I want to second the sentiment that the 5mb pre-allocation approach is "insane", but for another reason: it's subject to race conditions. If the cause of memory exhaustion is within your program (virtual address space exhausted), another thread could claim the 5mb after you free it but before you get to use it. If the cause of memory exhaustion is lack of physical resources on the machine due to other processes using too much memory, those other processes could claim the 5mb after you free it (if the malloc implementation returns the space to the system).
Some applications, like a music or movie player, would be perfectly justified just exiting/crashing on allocation failures - they're managing little if any modifiable data. On the other hand, I believe any application that is being used to modify potentially-valuable data needs to have a way to (1) ensure that data already on disk is left in a consistent, non-corrupted state, and (2) write out a recovery journal of some sort so that, on subsequent invocations, the user can recover any data lost when the application was forced to close.

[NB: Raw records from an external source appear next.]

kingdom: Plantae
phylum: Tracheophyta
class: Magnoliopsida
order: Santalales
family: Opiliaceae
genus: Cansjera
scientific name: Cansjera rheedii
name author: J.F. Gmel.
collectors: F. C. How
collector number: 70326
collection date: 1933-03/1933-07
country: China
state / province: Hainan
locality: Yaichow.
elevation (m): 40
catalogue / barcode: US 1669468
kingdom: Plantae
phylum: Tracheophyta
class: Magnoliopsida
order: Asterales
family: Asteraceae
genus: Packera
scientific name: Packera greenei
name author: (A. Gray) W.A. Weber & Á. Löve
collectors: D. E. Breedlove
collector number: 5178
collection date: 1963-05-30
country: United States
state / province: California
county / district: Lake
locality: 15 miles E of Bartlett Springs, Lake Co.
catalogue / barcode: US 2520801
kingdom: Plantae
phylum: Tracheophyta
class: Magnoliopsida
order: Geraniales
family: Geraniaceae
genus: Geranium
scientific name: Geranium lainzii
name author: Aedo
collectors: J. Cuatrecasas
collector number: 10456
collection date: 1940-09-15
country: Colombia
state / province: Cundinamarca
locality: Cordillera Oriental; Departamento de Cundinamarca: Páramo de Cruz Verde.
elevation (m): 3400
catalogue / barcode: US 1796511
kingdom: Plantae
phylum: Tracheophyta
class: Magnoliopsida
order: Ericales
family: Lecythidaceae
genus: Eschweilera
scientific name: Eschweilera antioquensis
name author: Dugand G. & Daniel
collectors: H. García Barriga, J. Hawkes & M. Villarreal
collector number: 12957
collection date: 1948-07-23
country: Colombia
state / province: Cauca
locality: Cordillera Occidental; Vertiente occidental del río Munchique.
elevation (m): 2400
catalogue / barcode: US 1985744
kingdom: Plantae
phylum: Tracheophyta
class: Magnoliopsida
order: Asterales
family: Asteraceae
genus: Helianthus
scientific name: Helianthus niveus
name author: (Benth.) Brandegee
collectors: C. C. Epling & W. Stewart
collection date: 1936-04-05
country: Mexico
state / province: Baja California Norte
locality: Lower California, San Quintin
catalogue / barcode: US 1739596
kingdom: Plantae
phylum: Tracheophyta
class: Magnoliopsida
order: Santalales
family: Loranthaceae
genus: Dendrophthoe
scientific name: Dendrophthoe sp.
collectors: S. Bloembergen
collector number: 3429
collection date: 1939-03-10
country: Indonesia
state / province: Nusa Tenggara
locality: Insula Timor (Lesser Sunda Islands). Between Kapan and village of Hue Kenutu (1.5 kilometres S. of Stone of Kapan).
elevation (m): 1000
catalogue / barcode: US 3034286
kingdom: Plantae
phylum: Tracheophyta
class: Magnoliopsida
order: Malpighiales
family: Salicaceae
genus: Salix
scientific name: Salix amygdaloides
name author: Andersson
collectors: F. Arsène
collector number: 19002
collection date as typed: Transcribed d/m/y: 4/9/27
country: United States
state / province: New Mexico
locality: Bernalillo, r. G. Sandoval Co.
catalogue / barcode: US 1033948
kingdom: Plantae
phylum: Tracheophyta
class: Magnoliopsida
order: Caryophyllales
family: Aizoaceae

As we've seen in the first paragraph, due to race conditions your "malloc 5mb and free it" approach does not work. Ideally, the code to synchronize data and write recovery information would be completely allocation-free; if your program is well-designed, it's probably naturally allocation-free. One possible approach if you know you will need allocations at this stage is to implement your own allocator that works in a small static buffer/pool, and use it during allocation-failure shutdown.